Hanna Sydorenko. Resume. Researcher — Halyna Hleba

Publications

Hanna Sydorenko belongs to the circle of artists with a secluded artistic practice outside of well-known artistic associations, groups, or art movements. Sydorenko developed her practice and established herself as an artist during the 1990s–2000s, and in the 2010s collaborated with the “Heri Bowman Gallery” in Lviv, curating exhibitions in the city.
Sydorenko was born in the Donetsk region in 1958. She studied at the Luhansk Art School and later moved to study at the Kharkiv Art and Industrial Institute (now the Kharkiv State Academy of Design and Arts). Since the mid-1990s, the artist has lived in Lviv.

Sydorenko began her artistic practice in the mid-1980s, simultaneously teaching at the Donetsk Art School. Early works include student plein air pieces, painting, and graphics, for example, a graphic self-portrait created by the artist in Lviv against the backdrop of the metal fence on Armenian Street. This work became iconic for Sydorenko due to embedding herself into the landscape of Lviv, to which the artist would permanently move 10 years later. Similar autobiographical nodes in the author’s practice would subsequently define her development and changes in thematic and visual features.

| Task directions |
Could you continue the passage about the artist Hanna Sydorenko, picking up right after its final sentence?

| Listed entries |
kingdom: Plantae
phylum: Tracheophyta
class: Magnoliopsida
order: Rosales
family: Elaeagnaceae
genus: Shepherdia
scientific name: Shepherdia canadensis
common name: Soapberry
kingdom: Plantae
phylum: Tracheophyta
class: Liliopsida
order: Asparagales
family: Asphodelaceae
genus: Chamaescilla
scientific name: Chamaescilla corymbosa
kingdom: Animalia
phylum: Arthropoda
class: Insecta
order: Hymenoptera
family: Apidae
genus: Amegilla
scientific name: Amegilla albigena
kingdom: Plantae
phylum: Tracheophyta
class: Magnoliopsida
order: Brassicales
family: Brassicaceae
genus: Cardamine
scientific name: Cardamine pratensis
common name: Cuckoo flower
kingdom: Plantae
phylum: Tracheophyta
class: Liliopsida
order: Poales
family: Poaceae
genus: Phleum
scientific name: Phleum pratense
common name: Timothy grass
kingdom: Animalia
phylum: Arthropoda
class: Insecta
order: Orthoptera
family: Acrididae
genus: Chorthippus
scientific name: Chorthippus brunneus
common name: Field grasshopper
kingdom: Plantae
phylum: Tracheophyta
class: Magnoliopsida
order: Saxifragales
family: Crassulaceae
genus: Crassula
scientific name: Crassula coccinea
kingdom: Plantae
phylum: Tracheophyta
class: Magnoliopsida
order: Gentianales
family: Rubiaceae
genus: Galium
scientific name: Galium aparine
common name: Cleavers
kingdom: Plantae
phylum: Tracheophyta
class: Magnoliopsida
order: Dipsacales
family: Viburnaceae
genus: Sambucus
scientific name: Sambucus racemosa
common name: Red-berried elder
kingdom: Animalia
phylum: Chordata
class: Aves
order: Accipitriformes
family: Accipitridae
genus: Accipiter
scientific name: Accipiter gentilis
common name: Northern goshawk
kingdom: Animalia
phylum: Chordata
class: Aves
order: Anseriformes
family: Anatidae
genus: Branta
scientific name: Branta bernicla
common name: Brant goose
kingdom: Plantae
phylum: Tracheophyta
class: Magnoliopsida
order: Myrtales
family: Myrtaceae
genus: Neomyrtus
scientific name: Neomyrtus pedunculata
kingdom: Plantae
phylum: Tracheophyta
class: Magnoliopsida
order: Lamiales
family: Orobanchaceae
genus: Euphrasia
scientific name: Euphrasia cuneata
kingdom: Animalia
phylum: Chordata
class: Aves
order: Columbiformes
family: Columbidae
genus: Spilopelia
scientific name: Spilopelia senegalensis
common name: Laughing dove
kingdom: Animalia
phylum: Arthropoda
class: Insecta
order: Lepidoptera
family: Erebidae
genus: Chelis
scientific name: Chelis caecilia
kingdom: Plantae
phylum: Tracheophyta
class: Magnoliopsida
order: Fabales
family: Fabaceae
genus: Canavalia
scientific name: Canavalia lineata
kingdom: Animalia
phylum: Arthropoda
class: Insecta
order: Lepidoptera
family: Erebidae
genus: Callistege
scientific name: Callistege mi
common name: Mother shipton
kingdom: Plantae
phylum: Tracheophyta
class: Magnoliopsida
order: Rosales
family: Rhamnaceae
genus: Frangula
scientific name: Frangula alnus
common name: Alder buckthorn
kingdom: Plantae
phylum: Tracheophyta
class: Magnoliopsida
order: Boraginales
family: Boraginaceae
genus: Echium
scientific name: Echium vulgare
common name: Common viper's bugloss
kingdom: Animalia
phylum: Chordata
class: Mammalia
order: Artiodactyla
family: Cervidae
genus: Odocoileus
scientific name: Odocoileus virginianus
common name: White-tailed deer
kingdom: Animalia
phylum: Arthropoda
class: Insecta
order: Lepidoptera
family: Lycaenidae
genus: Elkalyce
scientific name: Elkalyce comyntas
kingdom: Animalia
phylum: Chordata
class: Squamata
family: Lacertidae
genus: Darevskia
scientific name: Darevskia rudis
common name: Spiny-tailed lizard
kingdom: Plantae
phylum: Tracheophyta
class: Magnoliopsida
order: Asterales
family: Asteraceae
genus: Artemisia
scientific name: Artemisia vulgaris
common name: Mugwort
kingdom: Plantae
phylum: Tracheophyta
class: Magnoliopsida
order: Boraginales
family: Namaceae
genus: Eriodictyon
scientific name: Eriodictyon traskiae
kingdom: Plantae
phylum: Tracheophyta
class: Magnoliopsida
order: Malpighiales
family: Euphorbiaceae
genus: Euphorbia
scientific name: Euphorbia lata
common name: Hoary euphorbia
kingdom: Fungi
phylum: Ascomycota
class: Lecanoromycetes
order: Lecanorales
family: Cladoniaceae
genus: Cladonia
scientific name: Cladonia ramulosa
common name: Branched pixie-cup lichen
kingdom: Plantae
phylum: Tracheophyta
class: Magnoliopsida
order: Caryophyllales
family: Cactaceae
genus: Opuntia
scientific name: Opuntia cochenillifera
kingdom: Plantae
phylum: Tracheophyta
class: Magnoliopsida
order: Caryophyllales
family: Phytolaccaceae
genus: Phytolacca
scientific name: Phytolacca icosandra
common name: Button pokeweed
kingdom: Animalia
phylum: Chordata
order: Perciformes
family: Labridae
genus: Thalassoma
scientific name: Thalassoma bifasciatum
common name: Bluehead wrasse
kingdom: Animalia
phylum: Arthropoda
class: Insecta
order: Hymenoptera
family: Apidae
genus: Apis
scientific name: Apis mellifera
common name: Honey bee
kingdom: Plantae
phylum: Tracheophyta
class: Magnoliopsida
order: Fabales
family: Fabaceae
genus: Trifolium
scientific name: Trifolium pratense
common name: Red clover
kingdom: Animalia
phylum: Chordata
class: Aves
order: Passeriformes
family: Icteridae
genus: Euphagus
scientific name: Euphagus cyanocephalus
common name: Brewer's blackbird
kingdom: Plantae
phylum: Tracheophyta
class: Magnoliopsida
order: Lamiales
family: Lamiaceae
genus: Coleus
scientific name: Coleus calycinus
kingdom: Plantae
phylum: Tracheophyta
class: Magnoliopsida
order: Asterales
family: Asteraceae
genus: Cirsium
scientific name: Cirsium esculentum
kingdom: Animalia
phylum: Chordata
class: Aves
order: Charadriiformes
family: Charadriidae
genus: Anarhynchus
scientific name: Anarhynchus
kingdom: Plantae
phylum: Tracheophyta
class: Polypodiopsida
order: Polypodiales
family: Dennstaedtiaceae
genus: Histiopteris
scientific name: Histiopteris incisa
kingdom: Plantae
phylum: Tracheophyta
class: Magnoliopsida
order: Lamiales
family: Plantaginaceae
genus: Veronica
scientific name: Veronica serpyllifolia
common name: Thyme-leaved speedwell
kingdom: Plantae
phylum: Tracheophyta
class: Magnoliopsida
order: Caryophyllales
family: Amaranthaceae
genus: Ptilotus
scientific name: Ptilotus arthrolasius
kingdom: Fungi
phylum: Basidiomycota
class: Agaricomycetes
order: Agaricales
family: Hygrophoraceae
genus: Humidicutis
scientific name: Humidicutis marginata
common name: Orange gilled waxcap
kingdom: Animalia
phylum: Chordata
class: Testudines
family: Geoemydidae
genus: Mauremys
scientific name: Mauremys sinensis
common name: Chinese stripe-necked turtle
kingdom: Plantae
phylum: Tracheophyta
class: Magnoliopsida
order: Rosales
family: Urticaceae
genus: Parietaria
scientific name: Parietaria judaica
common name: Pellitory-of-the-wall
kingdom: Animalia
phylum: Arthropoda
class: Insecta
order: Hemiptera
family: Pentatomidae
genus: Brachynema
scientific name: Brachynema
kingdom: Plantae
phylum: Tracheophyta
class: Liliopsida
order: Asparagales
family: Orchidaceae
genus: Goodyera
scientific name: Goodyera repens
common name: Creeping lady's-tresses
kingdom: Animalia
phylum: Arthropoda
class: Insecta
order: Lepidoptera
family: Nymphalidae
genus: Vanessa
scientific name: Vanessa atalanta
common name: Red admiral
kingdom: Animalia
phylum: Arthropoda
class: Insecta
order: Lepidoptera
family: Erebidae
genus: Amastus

| The result |
The early period of Hanna Sydorenko’s practice is characterized by an interest in abstract minimalist forms, such as in the graphic work “Unanswered Question. Dedicated to Yves Klein” from 1991, emphasizing thin colored linear geometric shapes that visually seem to break on the textured chalk surface of the paper. Or an interest in relief monochrome painting that focuses the viewer’s attention on nuances of texture, tone, and color. Among these are now lost works from the Sedniv plein airs (1988–1991), where the author experimented and created volumes by layering and literally building up the texture of the canvas: for example, a thread monochromatic to the canvas, embedded into the surface and noticeable only upon close examination as a textural element of the painted surface; or the triptych “Compositions” from 1992 with a cord on the surface of the paintings in various configurations, tinted respectively in gold, bronze, and silver colors. This was a brief period of creating object painting, where canvases partially acquired features of assemblage and transformed into spatial painted forms.

Hanna Sydorenko went beyond pictoriality in the early 1990s. Together with Lviv artist Serhiy Yakunin, she created land art installations that expand the author’s practice regarding working with objects in a given space. During the Sedniv plein airs on the surface of a frozen river, the artists created several joint land art installations from natural elements, which changed not only due to weather conditions but also from the interaction of local residents with them. 

Among the joint land art projects in the Sedniv landscape, it is worth highlighting Hanna Sydorenko’s individual work — the spatial ready-made installation “Buckets” from 1991. The artist formed an installation in the shape of a column from frost-damaged buckets as an allusion to everyday life, a homage to the famous sculpture “Endless Column” by Romanian artist Constantin Brâncuși. Such a symbolic form belongs to the mythological pre-Christian image of the “axis of the world,” which is widespread in the mythological concepts of various peoples. This and other works highlight a thematic-ideological line in Hanna Sydorenko’s practice, which in various artistic forms transformed either into a method of working with the object or became a theme of artistic expression — a fascination with meditative, mythological, and sacred attributes aimed at rethinking their layered meanings and turning to the essence of forms.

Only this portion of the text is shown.